■ TO DO: Your task is to output the listing word for word, with pictures excluded.

■ DATASET SECTION:
◇ ◇ ◇

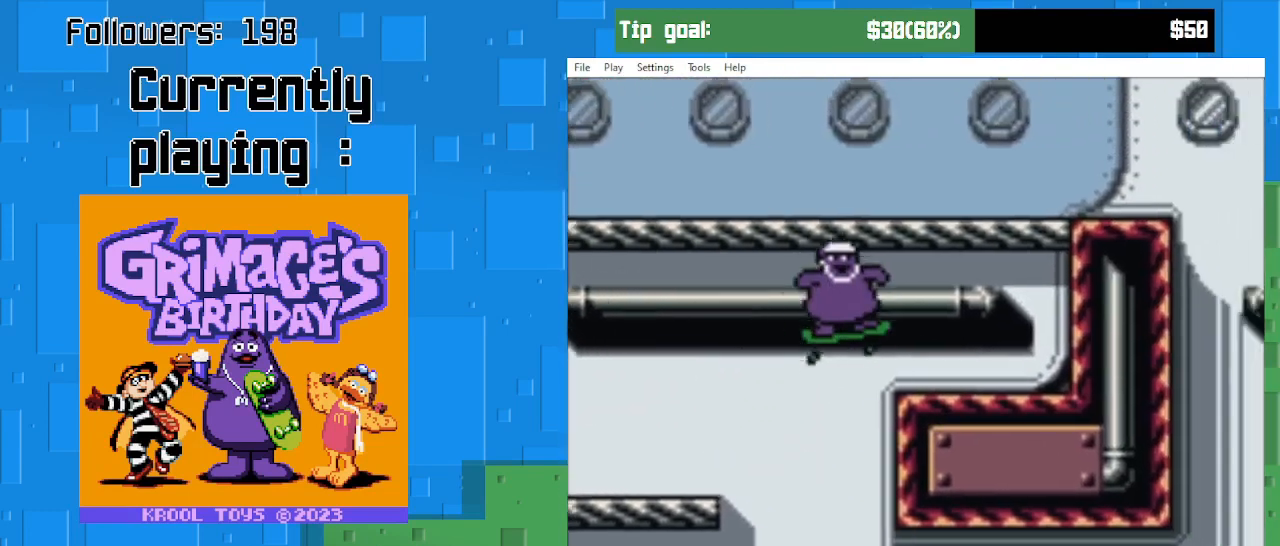
{"buttons": ["CIRCLE", "DPAD_LEFT"], "right_stick": "center", "events": [[200, "CIRCLE", "up"], [200, "DPAD_RIGHT", "up"], [267, "CIRCLE", "down"], [300, "DPAD_LEFT", "down"]]}
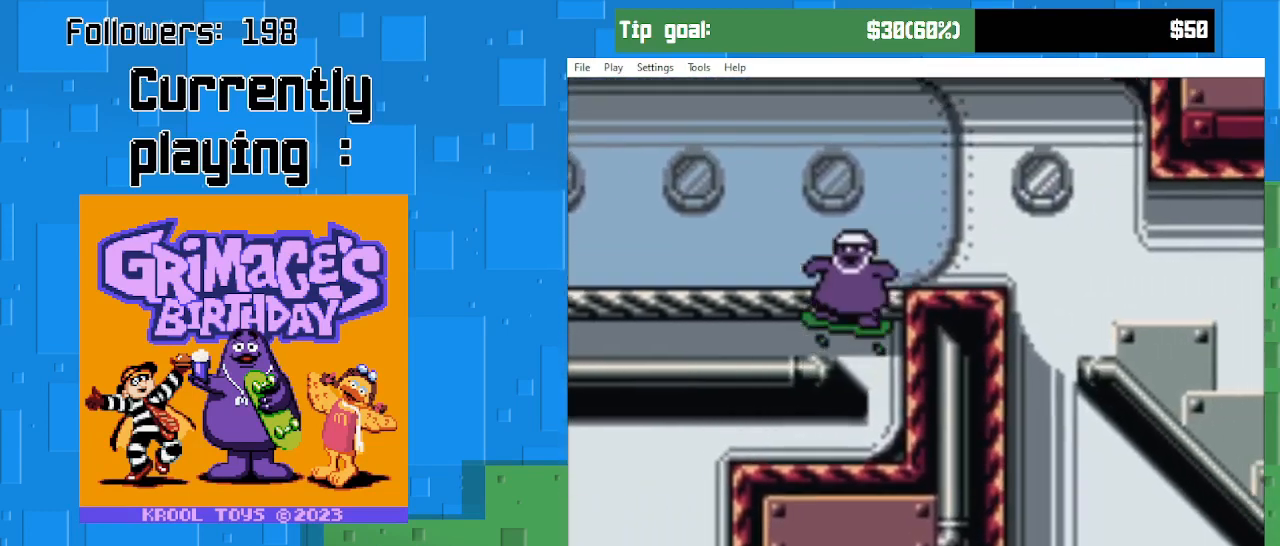
{"buttons": ["CIRCLE"], "right_stick": "center", "events": [[233, "CIRCLE", "up"], [367, "DPAD_LEFT", "up"], [433, "CIRCLE", "down"]]}
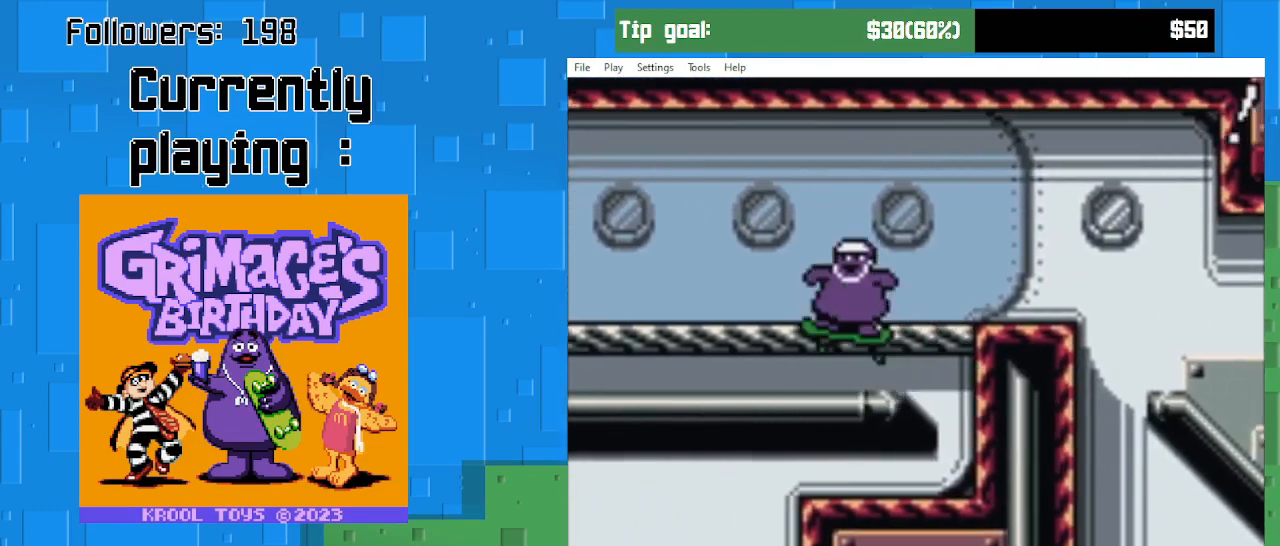
{"buttons": [], "right_stick": "center", "events": [[133, "DPAD_RIGHT", "down"], [400, "CIRCLE", "up"], [433, "DPAD_RIGHT", "up"]]}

◇ ◇ ◇

■ PROBLEM SOLUTION:
{"buttons": ["CIRCLE", "DPAD_LEFT"], "right_stick": "center", "events": [[200, "CIRCLE", "up"], [200, "DPAD_RIGHT", "up"], [267, "CIRCLE", "down"], [300, "DPAD_LEFT", "down"]]}
{"buttons": ["CIRCLE"], "right_stick": "center", "events": [[233, "CIRCLE", "up"], [367, "DPAD_LEFT", "up"], [433, "CIRCLE", "down"]]}
{"buttons": [], "right_stick": "center", "events": [[133, "DPAD_RIGHT", "down"], [400, "CIRCLE", "up"], [433, "DPAD_RIGHT", "up"]]}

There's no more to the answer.